Università, Valditara (pdl):
riforma storica ma servono risorse

È cominciato al Senato l'esame della riforma del sistema universitario italiano.

27 luglio 2010. - È cominciato al Senato l'esame della riforma del sistema universitario italiano con la relazione del senatore Giuseppe Valditara (Pdl), che ha messo subito in evidenza come questa sia "con ogni probabilità la più importante riforma di questa legislatura nel settore dell'istruzione e della ricerca".

"La riforma pone il sistema universitario italiano ai livelli delle migliori esperienze internazionali", ha aggiunto Valditara, e non è "frutto di improvvisazione": si creano "le premesse necessarie per la competitività del sistema universitario italiano ma - mette in guardia Valditara - rischia di non produrre gli effetti sperati se non sarà seguita da investimenti adeguati".

Un appello che il relatore di maggioranza del testo in Senato fa direttamente al governo perché se "a suo tempo pose come condizione per nuovi finanziamenti che venisse approvata una legge meritocratica sull'università, ora questa legge è pronta". In Italia il numero di professori e ricercatori è inferiore alla media Ocse e "se nella legge finanziaria di ottobre non saranno ridate risorse adeguate - ribadisce Valditara - non si potranno fare assunzioni di personale e i ricercatori non avranno adeguate prospettive di carriera".
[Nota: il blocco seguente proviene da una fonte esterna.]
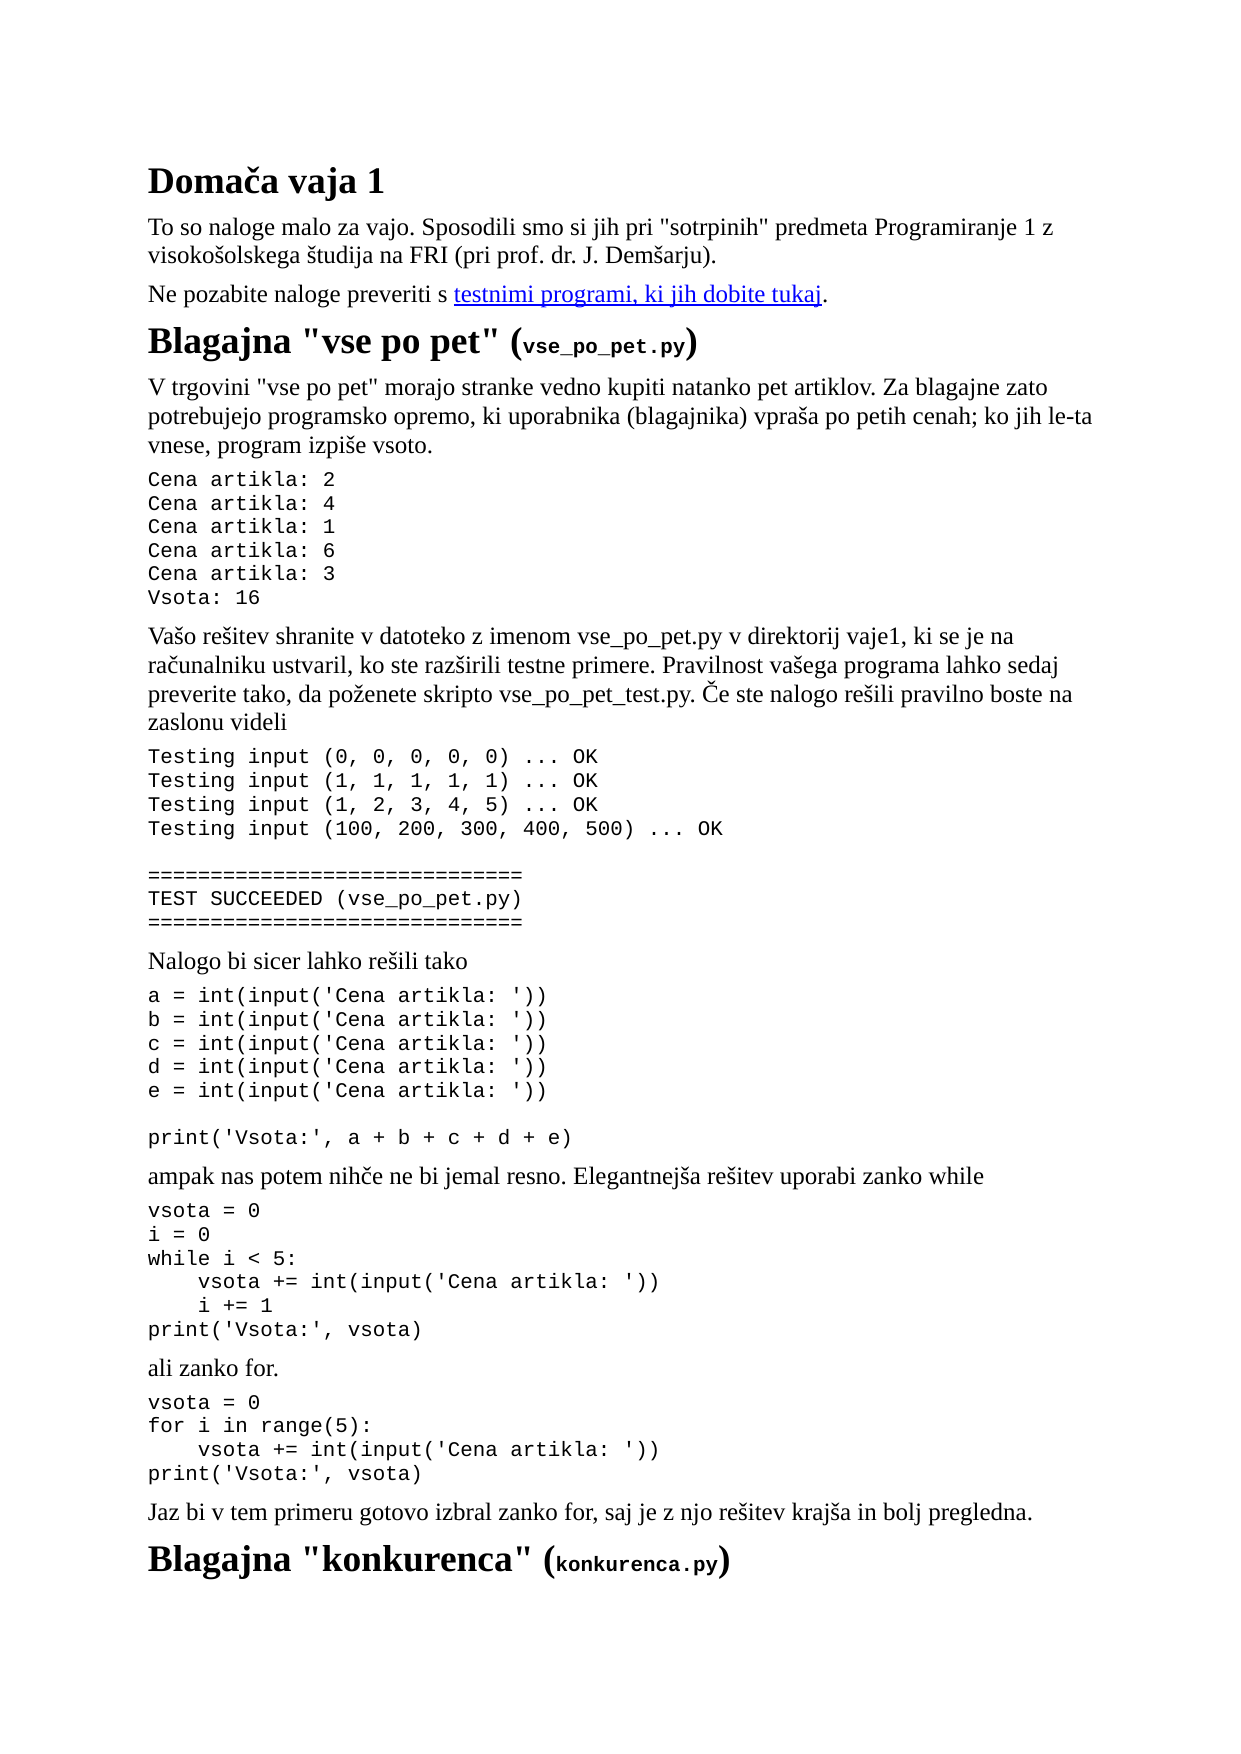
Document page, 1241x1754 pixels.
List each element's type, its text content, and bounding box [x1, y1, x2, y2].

text TEST SUCCEEDED (vse_po_pet.py) [148, 888, 1093, 912]
text Blagajna "konkurenca" (konkurenca.py) [148, 1536, 1093, 1579]
text a = int(input('Cena artikla: ')) [148, 985, 1093, 1009]
text i += 1 [148, 1295, 1093, 1319]
text Nalogo bi sicer lahko rešili tako [148, 946, 1093, 975]
text b = int(input('Cena artikla: ')) [148, 1009, 1093, 1033]
text e = int(input('Cena artikla: ')) [148, 1080, 1093, 1103]
text Testing input (1, 2, 3, 4, 5) ... OK [148, 794, 1093, 817]
text Cena artikla: 6 [148, 540, 1093, 563]
text Blagajna "vse po pet" (vse_po_pet.py) [148, 319, 1093, 362]
text ali zanko for. [148, 1353, 1093, 1381]
text Domača vaja 1 [148, 158, 1093, 201]
text Cena artikla: 1 [148, 516, 1093, 540]
text for i in range(5): [148, 1416, 1093, 1439]
text vsota += int(input('Cena artikla: ')) [148, 1439, 1093, 1463]
text Testing input (100, 200, 300, 400, 500) ... OK [148, 817, 1093, 841]
text ampak nas potem nihče ne bi jemal resno. Elegantnejša rešitev uporabi zanko while [148, 1161, 1093, 1190]
text vsota = 0 [148, 1392, 1093, 1416]
text vsota += int(input('Cena artikla: ')) [148, 1271, 1093, 1295]
text Cena artikla: 2 [148, 469, 1093, 492]
text Jaz bi v tem primeru gotovo izbral zanko for, saj je z njo rešitev krajša in bolj pregledna. [148, 1497, 1093, 1526]
text d = int(input('Cena artikla: ')) [148, 1056, 1093, 1080]
text Ne pozabite naloge preveriti s testnimi programi, ki jih dobite tukaj. [148, 279, 1093, 308]
text ============================== [148, 912, 1093, 936]
text while i < 5: [148, 1248, 1093, 1271]
text c = int(input('Cena artikla: ')) [148, 1033, 1093, 1056]
text print('Vsota:', vsota) [148, 1319, 1093, 1342]
text Testing input (1, 1, 1, 1, 1) ... OK [148, 770, 1093, 794]
text Cena artikla: 4 [148, 492, 1093, 516]
text To so naloge malo za vajo. Sposodili smo si jih pri "sotrpinih" predmeta Programiranje 1 z visokošolskega študija na FRI (pri prof. dr. J. Demšarju). [148, 212, 1093, 269]
text ============================== [148, 865, 1093, 888]
text V trgovini "vse po pet" morajo stranke vedno kupiti natanko pet artiklov. Za blagajne zato potrebujejo programsko opremo, ki uporabnika (blagajnika) vpraša po petih cenah; ko jih le-ta vnese, program izpiše vsoto. [148, 372, 1093, 458]
text print('Vsota:', vsota) [148, 1463, 1093, 1486]
text Cena artikla: 3 [148, 563, 1093, 587]
text i = 0 [148, 1224, 1093, 1248]
text Vašo rešitev shranite v datoteko z imenom vse_po_pet.py v direktorij vaje1, ki se je na računalniku ustvaril, ko ste razširili testne primere. Pravilnost vašega programa lahko sedaj preverite tako, da poženete skripto vse_po_pet_test.py. Če ste nalogo rešili pravilno boste na zaslonu videli [148, 621, 1093, 736]
text Vsota: 16 [148, 587, 1093, 611]
text Testing input (0, 0, 0, 0, 0) ... OK [148, 747, 1093, 770]
text vsota = 0 [148, 1200, 1093, 1224]
text print('Vsota:', a + b + c + d + e) [148, 1127, 1093, 1151]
Altro punto sul quale si è soffermato il senatore del Popolo della libertà è quello degli scatti di stipendio, che "nella finanziaria dovranno essere ripristinati": "Non si capisce perché - spiega Valditara - essi siano stati ridati ai magistrati, si è previsto che agli insegnanti di scuola si daranno i risparmi attesi, mentre professori e ricercatori sono rimasti esclusi.

Proprio perché gli scatti sono meritocratici e non sono concessi più sulla base di automatismi, anche professori e ricercatori dovranno riottenerli".  Il provvedimento affronta molti nodi cruciali, a partire da una profonda revisione del sistema di gestione degli atenei, prevedendo anche nuovi meccanismi di valutazione e accreditamento degli stessi, oltre a interventi importanti che riguardano presente e futuro di docenti, e soprattutto dei ricercatori italiani.

La riforma prevede innanzitutto un aumento dei poteri del rettore, che potrà rimanere in carica "per non più di due mandati e per un massimo di otto anni" e di quelli del consiglio di amministrazione, a scapito del senato accademico, per spezzare un sistema in cui era dominante "la rappresentanza delle corporazioni accademiche", ha spiegato Valditara.

Avendo sempre come principio ispiratore la razionalizzazione e l'ottimizzazione delle risorse disponibili si prevede anche la possibilità per due o più istituti universitari di federarsi, anche solo per alcuni settori di attività, o addirittura di fondersi. Per il personale docente, oltre ad abolire alcuni automatismi retributivi, il provvedimento istituisce una "abilitazione scientifica nazionale", con commissioni estratte a sorte e validità quadriennale, che diventa un requisito indispensabile per l'accesso alle funzioni di professore di prima e seconda fascia.